Re: Nicest UTF.. UTF-9, UTF-36, UTF-80, UTF-64, ...

From: Philippe Verdy (verdy_p@wanadoo.fr)
Date: Mon Dec 06 2004 - 15:21:41 CST

Next message: E. Keown: "proposals I wrote (and also, didn't write)"

Previous message: Patrick Andries: "Re: Pour sauver la patrimoine de l'Imprimerie Nationale de France"
In reply to: Arcane Jill: "Re: Nicest UTF"
Next in thread: Kenneth Whistler: "Re: Nicest UTF.. UTF-9, UTF-36, UTF-80, UTF-64, ..."
Maybe reply: Kenneth Whistler: "Re: Nicest UTF.. UTF-9, UTF-36, UTF-80, UTF-64, ..."
Maybe reply: Rick McGowan: "Re: Nicest UTF.. UTF-9, UTF-36, UTF-80, UTF-64, ..."
Maybe reply: Kenneth Whistler: "Re: Nicest UTF.. UTF-9, UTF-36, UTF-80, UTF-64, ..."
Messages sorted by: [ date ] [ thread ] [ subject ] [ author ] [ attachment ]
Mail actions: [ respond to this message ] [ mail a new topic ]

----- Original Message -----
From: "Arcane Jill" <arcanejill@ramonsky.com>
> Probably a dumb question, but how come nobody's invented "UTF-24" yet?
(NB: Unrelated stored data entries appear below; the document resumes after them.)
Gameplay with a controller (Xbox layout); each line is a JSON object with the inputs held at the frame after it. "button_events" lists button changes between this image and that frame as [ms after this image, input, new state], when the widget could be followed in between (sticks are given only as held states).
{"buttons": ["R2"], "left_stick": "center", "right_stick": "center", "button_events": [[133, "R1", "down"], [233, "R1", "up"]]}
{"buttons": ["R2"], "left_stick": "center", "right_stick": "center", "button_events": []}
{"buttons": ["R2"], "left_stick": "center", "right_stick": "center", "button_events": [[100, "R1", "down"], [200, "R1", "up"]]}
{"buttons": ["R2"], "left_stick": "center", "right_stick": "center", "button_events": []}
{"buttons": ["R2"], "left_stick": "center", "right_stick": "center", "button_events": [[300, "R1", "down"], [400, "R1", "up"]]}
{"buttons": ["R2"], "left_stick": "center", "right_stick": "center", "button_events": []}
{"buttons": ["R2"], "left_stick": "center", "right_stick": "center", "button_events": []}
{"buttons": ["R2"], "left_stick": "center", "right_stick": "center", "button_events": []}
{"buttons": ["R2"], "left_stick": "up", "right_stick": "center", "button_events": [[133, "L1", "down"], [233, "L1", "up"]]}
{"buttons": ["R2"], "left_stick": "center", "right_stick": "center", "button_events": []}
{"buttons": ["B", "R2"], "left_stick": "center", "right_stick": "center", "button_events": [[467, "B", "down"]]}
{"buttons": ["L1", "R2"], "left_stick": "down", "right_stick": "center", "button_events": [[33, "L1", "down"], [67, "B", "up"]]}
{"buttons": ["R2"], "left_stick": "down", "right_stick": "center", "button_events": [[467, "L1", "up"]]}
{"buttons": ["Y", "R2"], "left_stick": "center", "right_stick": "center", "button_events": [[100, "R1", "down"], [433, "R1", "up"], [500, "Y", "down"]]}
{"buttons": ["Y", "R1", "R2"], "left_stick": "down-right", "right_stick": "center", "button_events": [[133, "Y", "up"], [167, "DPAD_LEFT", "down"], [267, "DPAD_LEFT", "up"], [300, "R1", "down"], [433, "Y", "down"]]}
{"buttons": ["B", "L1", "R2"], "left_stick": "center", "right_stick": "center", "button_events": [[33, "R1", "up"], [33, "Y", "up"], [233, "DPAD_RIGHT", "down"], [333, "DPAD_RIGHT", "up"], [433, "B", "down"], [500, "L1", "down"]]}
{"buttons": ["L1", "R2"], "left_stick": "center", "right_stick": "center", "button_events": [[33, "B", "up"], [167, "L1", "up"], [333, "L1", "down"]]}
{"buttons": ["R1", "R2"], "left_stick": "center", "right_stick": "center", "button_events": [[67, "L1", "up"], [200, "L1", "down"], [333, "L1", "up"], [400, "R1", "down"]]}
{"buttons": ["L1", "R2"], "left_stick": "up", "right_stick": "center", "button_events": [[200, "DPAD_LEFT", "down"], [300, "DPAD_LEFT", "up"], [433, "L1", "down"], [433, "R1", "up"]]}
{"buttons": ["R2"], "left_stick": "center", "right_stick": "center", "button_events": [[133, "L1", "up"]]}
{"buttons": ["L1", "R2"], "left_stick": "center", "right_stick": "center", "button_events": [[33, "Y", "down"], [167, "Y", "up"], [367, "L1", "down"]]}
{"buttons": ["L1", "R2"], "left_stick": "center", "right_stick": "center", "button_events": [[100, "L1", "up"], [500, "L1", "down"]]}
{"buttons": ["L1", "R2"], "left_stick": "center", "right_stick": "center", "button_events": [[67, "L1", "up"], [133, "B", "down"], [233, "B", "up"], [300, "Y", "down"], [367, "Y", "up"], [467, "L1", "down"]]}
I
> just made that up, it's not an official standard, but one could easily
> define UTF-24 as UTF-32 with the most-significant byte (which is always
> zero) removed, hence all characters are stored in exactly three bytes and
> all are treated equally. You could have UTF-24LE and UTF-24BE variants,
> and even UTF-24 BOMs. Of course, I'm not suggesting this is a particularly
> brilliant idea, but I just wonder why no-one's suggested it before.

UTF-24 already exists as an encoding form (it is identical to UTF-32), if
you just consider that encoding forms just need to be able to represent a
valid code range within a single code unit.
UTF-32 is not meant to be restricted on 32-bit representations.

However it's true that UTF-24BE and UTF-24LE could be useful as a encoding
schemes for serializations to byte-oriented streams, suppressing one
unnecessary byte per code point.

> (And then of course, there's UTF-21, in which blocks of 21 bits are
> concatenated, so that eight Unicode characters will be stored in every 21
> bytes - and not to mention UTF-20.087462841250343, in which a plain text
> document is simply regarded as one very large integer expressed in radix
> 1114112, and whose UTF-20.087462841250343 representation is simply that
> number expressed in binary. But now I'm getting /very/ silly - please
> don't take any of this seriously.) :-)

I don't think that UTF-21 would be useful as an encoding form, but possibly
as a encoding scheme where 3 always-zero bits would be stripped, providing a
tiny compression level, which would only be justified for transmission over
serial or network links.

However I do think that such "optimization" would have the effect of
removing byte alignments, on which more powerful compressors are working. If
you really need a more effective compression use SCSU or apply some deflate
or bzip2 compression to UTF-8, UTF-16, or UTF-24/32... (there's not much
difference between compressing UTF-24 or UTF-32 with generic compression
algorithms like deflate or bzip2).

> The "UTF-24" thing seems a reasonably sensible question though. Is it just
> that we don't like it because some processors have alignment restrictions
> or something?

There does exists, even still today, 4-bit processors, and 1-bit processors,
where the smallest addressable memory unit is smaller than 8-bit. They are
used for lowcost micro-devices, notably to build automated robots for the
industry, or even for many home/kitchen devices. I don't know whever they do
need Unicode to represent international text, given that they often have a
very limited user interface, incapable of inputing or output text, but who
knows? May be they are used in some mobile phones, or within "smart"
keyboards or tablets or other input devices connected to PCs...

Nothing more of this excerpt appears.